With so much competition, it is little wonder that every business is striving to enhance their local and worldwide ranking. This is especially true of online local businesses and they must understand how local SEO will affect their ranking. Local SEO is hugely dissimilar to the average SEO campaigns and local search results change more regularly and swiftly than any other results.

Google has made some recent changes on local ranking signals, including more traditional ranking signals – such as links, articles, and overall standing in web rankings. Google review score and numbers are taken into consideration for local search ranking and the more positive reviews and ratings will serve to improve the local ranking of a business. A company’s position in web results is also a consideration and hence best practices in SEO do apply to the local SEO.

This effectively means that a website’s ranking from organic searches will affect the company’s Google My business page – that is how well or not it appears in local search results. The fact is that if a company does not focus on traditional SEO strategies for its business website, the visibility of the Google My Business page could decrease, since the traditional signals now introduced by Google influence rankings.
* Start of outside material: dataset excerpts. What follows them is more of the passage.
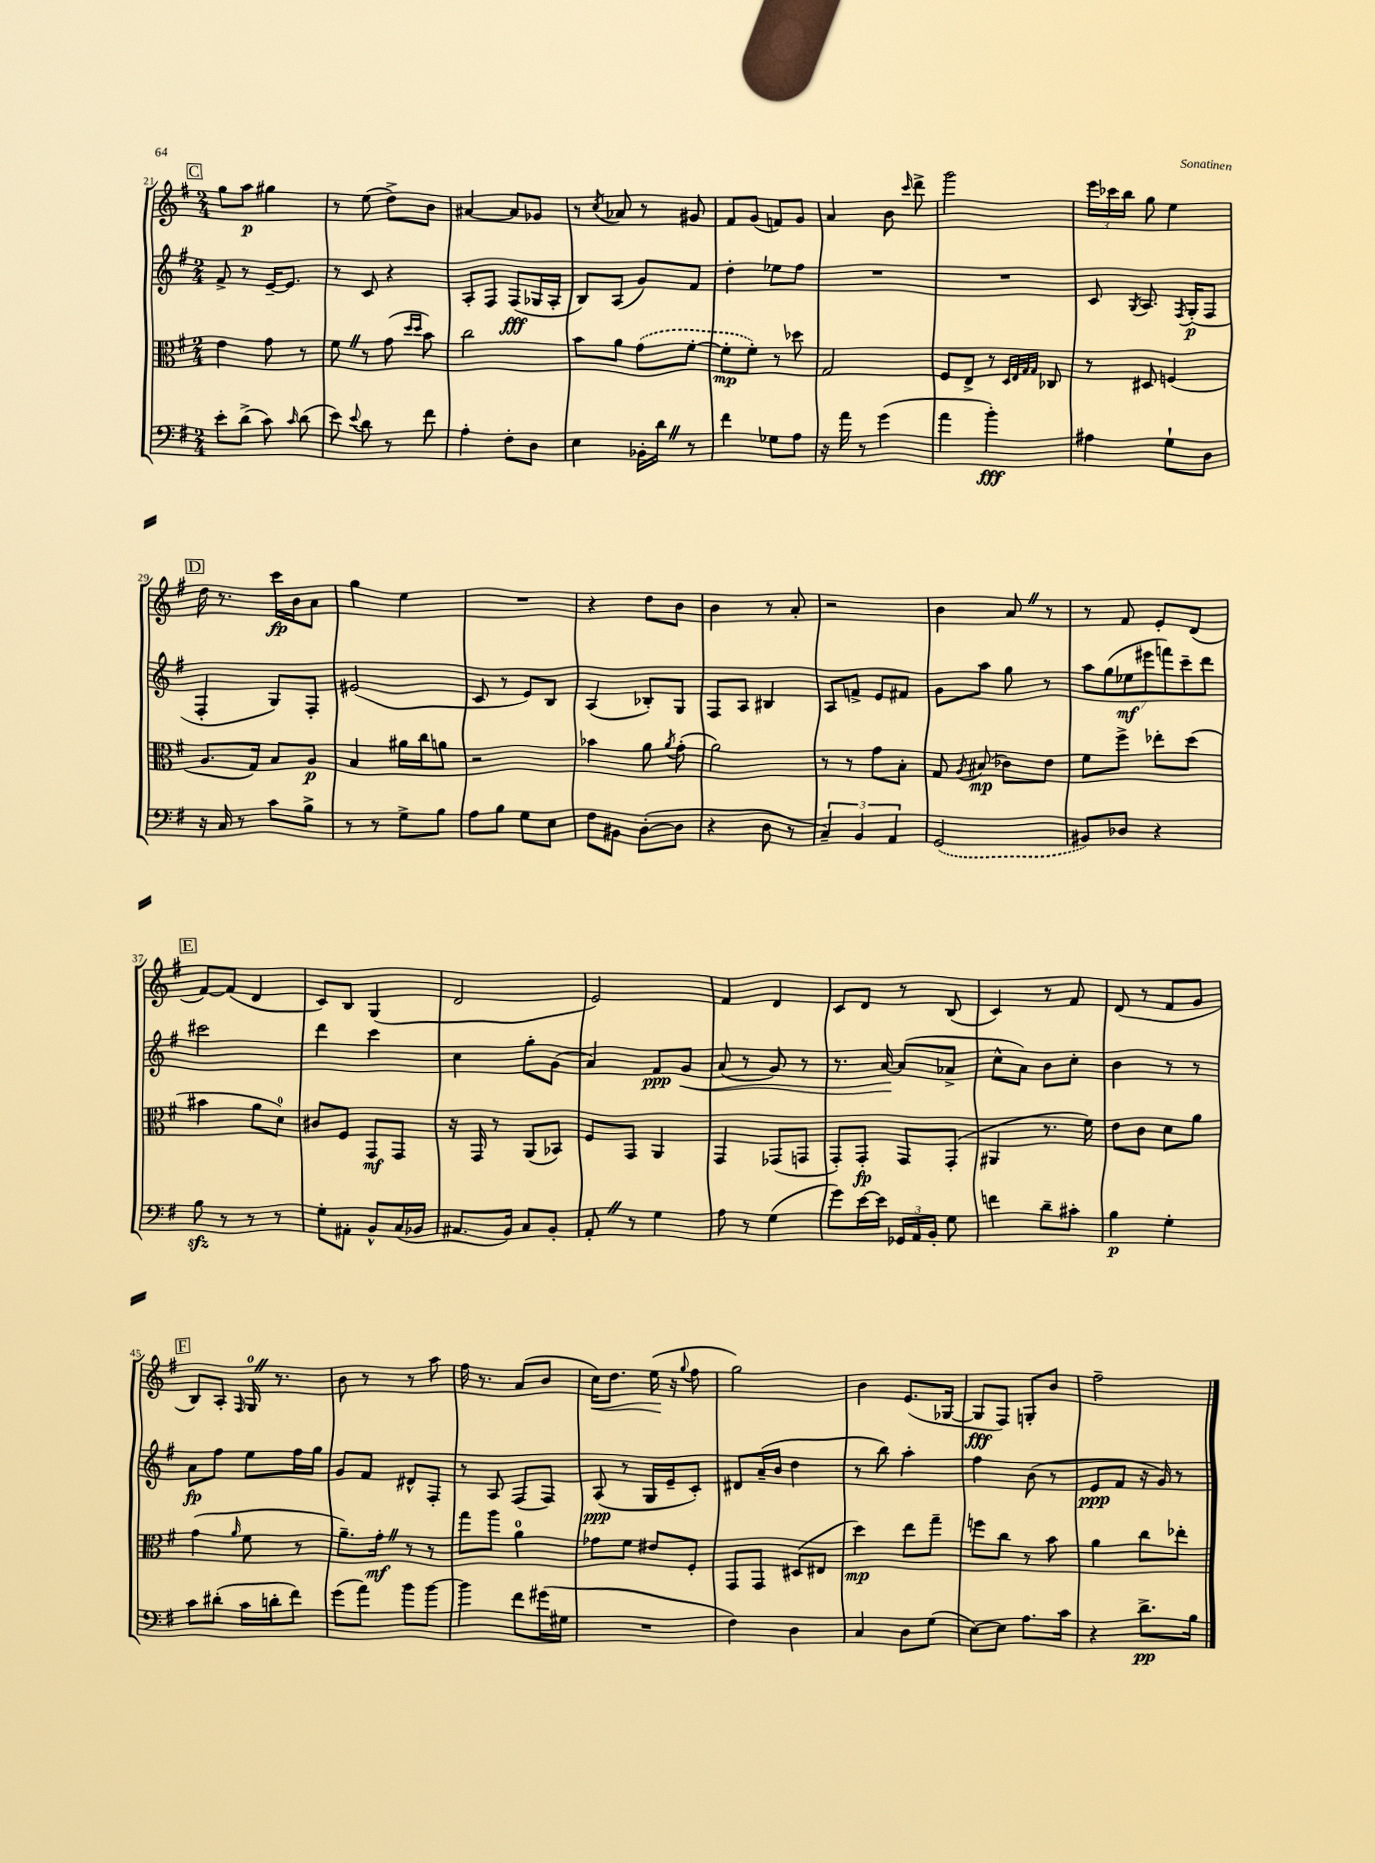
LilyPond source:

<<
\new StaffGroup <<
\new Staff = "s0" {
    \clef treble \key g \major \numericTimeSignature \time 2/4
    \autoBeamOff \mark \markup { \box "C" } g''8[ a''8]\p gis''4 |
    r8 e''8( d''8[->) b'8] |
    ais'4~ ais'8[ ges'8] |
    r8 \acciaccatura { c''8 } aes'8 r8 gis'8 |
    fis'8[ g'8]( f'8[) g'8] |
    a'4 b'8 \grace { c'''16 } d'''8-> |
    g'''2 |
    \tuplet 3/2 { e'''16[ ces'''16 b''16] } g''8 e''4 |
    \mark \markup { \box "D" } d''16 r8. c'''16[\fp b'16 a'8] |
    g''4 e''4 |
    R2 |
    r4 d''8[ b'8] |
    b'4 r8 a'8-. |
    r2 |
    b'4 a'8 \once \override BreathingSign.text = \markup { \musicglyph "scripts.caesura.straight" } \breathe r8 |
    r8 fis'8 e'8[-. d'8]( |
    \mark \markup { \box "E" } fis'8[~) fis'8]( d'4 |
    c'8[) b8] g4( |
    d'2 |
    e'2) |
    fis'4 d'4 |
    c'8[ d'8] r8 b8( |
    c'4) r8 fis'8 |
    d'8( r8 fis'8[ g'8] |
    \mark \markup { \box "F" } b8[) a8]-. \grace { fis16 } g16-0 \once \override BreathingSign.text = \markup { \musicglyph "scripts.caesura.straight" } \breathe r8. |
    b'8 r8 r8 a''8 |
    fis''16 r8. a'8[( b'8] |
    c''16[\<) d''8.] e''16\!( r16 \appoggiatura { g''8 } fis''8 |
    g''2) |
    b'4 e'8.[( ges16]~ |
    ges8[\fff fis8]) g8[-. b'8] |
    fis''2-- \bar "|." |
}
\new Staff = "s1" {
    \clef treble \key g \major \numericTimeSignature \time 2/4
    \autoBeamOff \mark \markup { \box "C" } fis'8-> r8 e'16[~-- e'8.] |
    r8 c'8 r4 |
    a8[-. fis8] fis8[\fff( ges16 a16]-. |
    b8[) a8]( g'8[) fis'8] |
    d''4-. ees''8[ fis''8] |
    R2 |
    R2 |
    c'8 \acciaccatura { g8 } a8. \acciaccatura { fis8 } g16[-.\p( fis8] |
    \mark \markup { \box "D" } fis4-. g8[) fis8]-. |
    eis'2( |
    c'8 r8 e'8[) b8] |
    a4( bes8[-.) g8] |
    fis8[ a8] bis4 |
    a8[ f'8]-> e'8[ fis'8] |
    g'8[ a''8] g''8 r8 |
    \tuplet 7/4 { a''8[ g''8( ees''8\mf eis'''8 f'''8) c'''8-- d'''8] } |
    \mark \markup { \box "E" } cis'''2 |
    d'''4 c'''4 |
    c''4 g''8[-. g'8]( |
    a'4) fis'8[\ppp g'8]\< |
    a'8( r8 g'8) r8 |
    r8. a'16~\! a'8[( aes'8]-> |
    c''8[-^ a'8]) b'8[ c''8]-. |
    b'4 r8 r8 |
    \mark \markup { \box "F" } a'8[\fp fis''8] e''8[ fis''16 g''16] |
    g'8[ fis'8] dis'8[-^ fis8]-. |
    r8 a8 fis8[( fis8]) |
    a8\ppp( r8 g16[ e'16-- c'8]-.) |
    dis'8[ a'16--( b'16] d''4 |
    r8 b''8) a''4-. |
    fis''4 b'8( r8 |
    e'8[\ppp fis'8] r16 g'16) r8 \bar "|." |
}
\new Staff = "s2" {
    \clef alto \key g \major \numericTimeSignature \time 2/4
    \autoBeamOff \mark \markup { \box "C" } e'4 g'8 r8 |
    fis'8 \once \override BreathingSign.text = \markup { \musicglyph "scripts.caesura.straight" } \breathe r8 g'8( \grace { d''16[ d''16] } b'8) |
    c''2 |
    b'8[ a'8] \once \slurDashed g'8[( fis'8]~-. |
    fis'8[-.\mp fis'8]-.) r8 des''8 |
    g2 |
    fis8[ e8]-> r8 \grace { d32[ e32 g32 g32] } ces8 |
    r8 dis8 f4( |
    \mark \markup { \box "D" } a8.[ g16]) b8[ a8]\p |
    b4 ais'16[ c''16 a'8] |
    r2 |
    bes'4 a'8 \acciaccatura { a'8 } g'8-.( |
    a'2) |
    r8 r8 g'8[ b8]-. |
    g8 \acciaccatura { a8 } bis8\mp( ces'8[) e'8] |
    fis'8[ fis''8]-> ees''8[-. d''8]( |
    \mark \markup { \box "E" } bis'4 a'8[ d'8]-0) |
    cis'8[ fis8] g,8[\mf g,8] |
    r16 g,16 r8 a,8[( bes,8]) |
    fis8[ g,8] a,4 |
    g,4 ges,8[( g,8] |
    g,8[-.) g,8]-.\fp g,8[ g,8]-.( |
    ais,4 r8. fis'16) |
    e'8[ c'8] d'8[ a'8] |
    \mark \markup { \box "F" } g'4( \grace { a'16 } fis'8 r8 |
    a'8.[--) g'16]-.\mf \once \override BreathingSign.text = \markup { \musicglyph "scripts.caesura.straight" } \breathe r8 r8 |
    g''8[ a''8] a'4-0 |
    ges'8[ fis'8] eis'8[ fis8]-. |
    g,8[ g,8] dis8[( eis8] |
    d''4\mp) e''8[ g''8]-- |
    f''8[ c''8] r8 b'8 |
    a'4 c''8[ ees''8]-. \bar "|." |
}
\new Staff = "s3" {
    \clef bass \key g \major \numericTimeSignature \time 2/4
    \autoBeamOff \mark \markup { \box "C" } e'8[-. d'8]->( c'8) \grace { c'16 } d'8( |
    e'8) \appoggiatura { e'8 } d'8 r8 fis'8 |
    a4-. fis8[-. d8] |
    e4 bes,16[-. d'16] \once \override BreathingSign.text = \markup { \musicglyph "scripts.caesura.straight" } \breathe r8 |
    fis'4 ges8[ a8] |
    r16 a'16 r8 g'4( |
    a'4 b'4-.\fff) |
    ais4 g8[-! d8] |
    \mark \markup { \box "D" } r16 c16 r8 c'8[ b8]-> |
    r8 r8 g8[-> b8] |
    a8[ b8] g8[ e8] |
    fis8[ bis,8] d8[~-.( d8] |
    r4 d8 r8 |
    \tuplet 3/2 { c4--) b,4 a,4 } |
    \once \slurDashed g,2( |
    bis,8[) des8] r4 |
    \mark \markup { \box "E" } b8\sfz r8 r8 r8 |
    g8[-. ais,8]-. b,8[-^ c16( bes,16] |
    ais,8.[ b,16]) c8[ b,8]-. |
    a,8-. \once \override BreathingSign.text = \markup { \musicglyph "scripts.caesura.straight" } \breathe r8 g4 |
    a8 r8 g4( |
    g'8[) e'16~ e'16] \tuplet 3/2 { ges,16[ a,16 b,16]-. } g8 |
    f'4 d'8[-- cis'8]-. |
    b4\p g4-. |
    \mark \markup { \box "F" } c'8[ dis'8]-.( c'16[ d'16-. fis'8]) |
    g'8[( a'8]) b'8[ b'8]~ |
    b'4 fis'8[ gis'16( gis16] |
    R2 |
    fis4) d4 |
    c4 d8[ g8]( |
    e8[~) e8] a8.[ c'16] |
    r4 d'8.[->\pp b16] \bar "|." |
}
>>
>>
\layout { \context { \Score currentBarNumber = #21 } }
Local reviews too have a direct positive affect on local search rankings and a company would be wise to invest time and effort to acquire them. This does not mean only Google reviews, which should be priority – but a company should focus also on getting reviews from other  local directories. Building links within the local SEO campaigns is critical and is one of the most overlooked aspects. Comparing standard SEO campaigns to local SEO – local SEO relies a lot more on links from other local sites, which would be extremely important and relevant to a business. The focus is not getting links from websites considered to be ‘an authority’ in their space, but from sites that would be similar to the kind of business a company is involved in. This essentially means that local directories and ‘knowledge’ are highly useful and effective resources to build links, which in turn affect rankings.
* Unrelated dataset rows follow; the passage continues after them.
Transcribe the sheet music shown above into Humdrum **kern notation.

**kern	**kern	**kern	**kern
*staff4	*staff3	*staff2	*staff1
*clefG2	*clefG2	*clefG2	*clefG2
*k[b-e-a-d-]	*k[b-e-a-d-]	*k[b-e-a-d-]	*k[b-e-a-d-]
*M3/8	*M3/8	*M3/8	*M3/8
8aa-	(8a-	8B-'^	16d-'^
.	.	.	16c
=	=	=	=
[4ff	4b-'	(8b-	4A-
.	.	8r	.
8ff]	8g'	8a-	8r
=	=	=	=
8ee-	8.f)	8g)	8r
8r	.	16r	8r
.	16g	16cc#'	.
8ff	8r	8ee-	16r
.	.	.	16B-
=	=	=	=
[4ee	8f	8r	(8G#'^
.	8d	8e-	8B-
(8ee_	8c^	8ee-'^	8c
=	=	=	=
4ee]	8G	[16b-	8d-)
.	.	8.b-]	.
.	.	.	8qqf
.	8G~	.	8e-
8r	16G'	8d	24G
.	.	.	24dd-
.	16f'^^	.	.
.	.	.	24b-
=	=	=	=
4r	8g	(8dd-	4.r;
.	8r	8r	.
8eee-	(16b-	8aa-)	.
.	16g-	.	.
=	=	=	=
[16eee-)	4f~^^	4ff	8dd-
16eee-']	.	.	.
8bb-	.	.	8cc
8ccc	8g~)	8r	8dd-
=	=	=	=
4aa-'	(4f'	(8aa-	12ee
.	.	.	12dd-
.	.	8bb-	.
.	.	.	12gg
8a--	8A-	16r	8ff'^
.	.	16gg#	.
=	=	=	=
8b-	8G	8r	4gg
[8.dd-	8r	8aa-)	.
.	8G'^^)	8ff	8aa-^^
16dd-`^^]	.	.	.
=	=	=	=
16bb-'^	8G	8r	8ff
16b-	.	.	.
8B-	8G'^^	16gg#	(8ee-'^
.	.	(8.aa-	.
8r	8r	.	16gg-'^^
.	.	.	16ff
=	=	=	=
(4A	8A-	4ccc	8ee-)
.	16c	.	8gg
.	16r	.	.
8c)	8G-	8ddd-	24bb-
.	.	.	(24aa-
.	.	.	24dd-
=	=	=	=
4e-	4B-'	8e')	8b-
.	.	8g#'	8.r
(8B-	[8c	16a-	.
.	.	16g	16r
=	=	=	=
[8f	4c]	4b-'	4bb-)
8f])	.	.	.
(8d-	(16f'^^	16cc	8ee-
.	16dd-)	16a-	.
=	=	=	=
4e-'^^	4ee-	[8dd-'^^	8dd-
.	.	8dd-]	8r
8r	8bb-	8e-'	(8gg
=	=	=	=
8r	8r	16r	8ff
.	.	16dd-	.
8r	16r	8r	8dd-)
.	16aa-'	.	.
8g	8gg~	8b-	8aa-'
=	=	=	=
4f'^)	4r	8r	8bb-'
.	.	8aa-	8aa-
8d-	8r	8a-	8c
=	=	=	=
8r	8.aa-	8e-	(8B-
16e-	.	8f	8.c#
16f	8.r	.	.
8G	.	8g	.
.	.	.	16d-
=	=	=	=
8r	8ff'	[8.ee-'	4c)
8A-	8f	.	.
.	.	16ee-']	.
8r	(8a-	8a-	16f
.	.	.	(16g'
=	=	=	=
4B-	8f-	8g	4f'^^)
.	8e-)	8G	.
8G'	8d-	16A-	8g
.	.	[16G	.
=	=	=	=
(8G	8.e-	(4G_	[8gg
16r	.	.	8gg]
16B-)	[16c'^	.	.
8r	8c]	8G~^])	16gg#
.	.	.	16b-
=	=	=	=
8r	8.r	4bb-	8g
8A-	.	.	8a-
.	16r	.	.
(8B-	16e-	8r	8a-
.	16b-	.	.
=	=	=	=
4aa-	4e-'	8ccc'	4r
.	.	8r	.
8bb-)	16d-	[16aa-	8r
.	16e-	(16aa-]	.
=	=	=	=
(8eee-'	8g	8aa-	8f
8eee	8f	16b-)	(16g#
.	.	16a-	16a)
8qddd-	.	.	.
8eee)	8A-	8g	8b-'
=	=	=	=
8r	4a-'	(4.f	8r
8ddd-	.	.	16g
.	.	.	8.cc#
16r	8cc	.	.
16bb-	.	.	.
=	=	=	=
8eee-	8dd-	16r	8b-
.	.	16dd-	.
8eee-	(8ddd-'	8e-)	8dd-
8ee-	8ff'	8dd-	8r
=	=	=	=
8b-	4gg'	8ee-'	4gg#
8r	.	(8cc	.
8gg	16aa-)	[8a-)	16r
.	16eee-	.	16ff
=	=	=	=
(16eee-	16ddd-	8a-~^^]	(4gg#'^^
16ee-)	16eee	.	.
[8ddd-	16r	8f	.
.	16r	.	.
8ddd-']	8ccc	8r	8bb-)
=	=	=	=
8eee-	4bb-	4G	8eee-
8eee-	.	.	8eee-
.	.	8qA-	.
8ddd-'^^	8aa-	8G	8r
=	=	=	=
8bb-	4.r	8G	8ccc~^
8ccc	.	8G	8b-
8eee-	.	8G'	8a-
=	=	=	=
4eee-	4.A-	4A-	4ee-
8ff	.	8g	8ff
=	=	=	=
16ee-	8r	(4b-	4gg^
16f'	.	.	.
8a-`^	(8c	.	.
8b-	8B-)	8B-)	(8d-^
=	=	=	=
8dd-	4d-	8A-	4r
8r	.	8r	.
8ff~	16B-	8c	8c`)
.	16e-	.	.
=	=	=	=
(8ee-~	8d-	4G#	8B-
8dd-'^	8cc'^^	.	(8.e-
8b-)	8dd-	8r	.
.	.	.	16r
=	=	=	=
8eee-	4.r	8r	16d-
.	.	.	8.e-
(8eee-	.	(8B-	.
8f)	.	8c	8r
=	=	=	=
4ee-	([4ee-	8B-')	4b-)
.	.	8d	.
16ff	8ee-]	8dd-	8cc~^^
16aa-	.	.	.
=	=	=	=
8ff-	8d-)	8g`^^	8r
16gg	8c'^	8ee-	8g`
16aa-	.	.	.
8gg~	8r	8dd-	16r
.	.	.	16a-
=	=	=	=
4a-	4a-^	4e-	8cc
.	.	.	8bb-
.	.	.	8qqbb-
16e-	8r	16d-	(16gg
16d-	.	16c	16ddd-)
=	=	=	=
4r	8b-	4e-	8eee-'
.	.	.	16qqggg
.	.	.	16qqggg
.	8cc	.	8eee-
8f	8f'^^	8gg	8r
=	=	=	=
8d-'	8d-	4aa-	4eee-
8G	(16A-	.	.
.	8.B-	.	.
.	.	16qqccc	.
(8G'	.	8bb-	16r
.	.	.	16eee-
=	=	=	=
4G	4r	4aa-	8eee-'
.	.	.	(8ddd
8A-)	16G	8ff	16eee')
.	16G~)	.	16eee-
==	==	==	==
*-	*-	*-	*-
Google explained that the reason for adding these new ranking factors became necessary since some local businesses are more popular and visible online than in the ‘real world’ and therefore local search results do count when ranking. Relevance and proximity still have a stronghold with regard to local rankings – which is a reference to the query’s relevance and the distance from the person searching. Google does clarify however, that companies have no way of requesting or paying to get better rankings through their ‘engine’. The most popular search engine says that they protect the details of search algorithm and treat them with utmost confidentiality to ensure that the ranking system is fair and unbiased for everyone involved.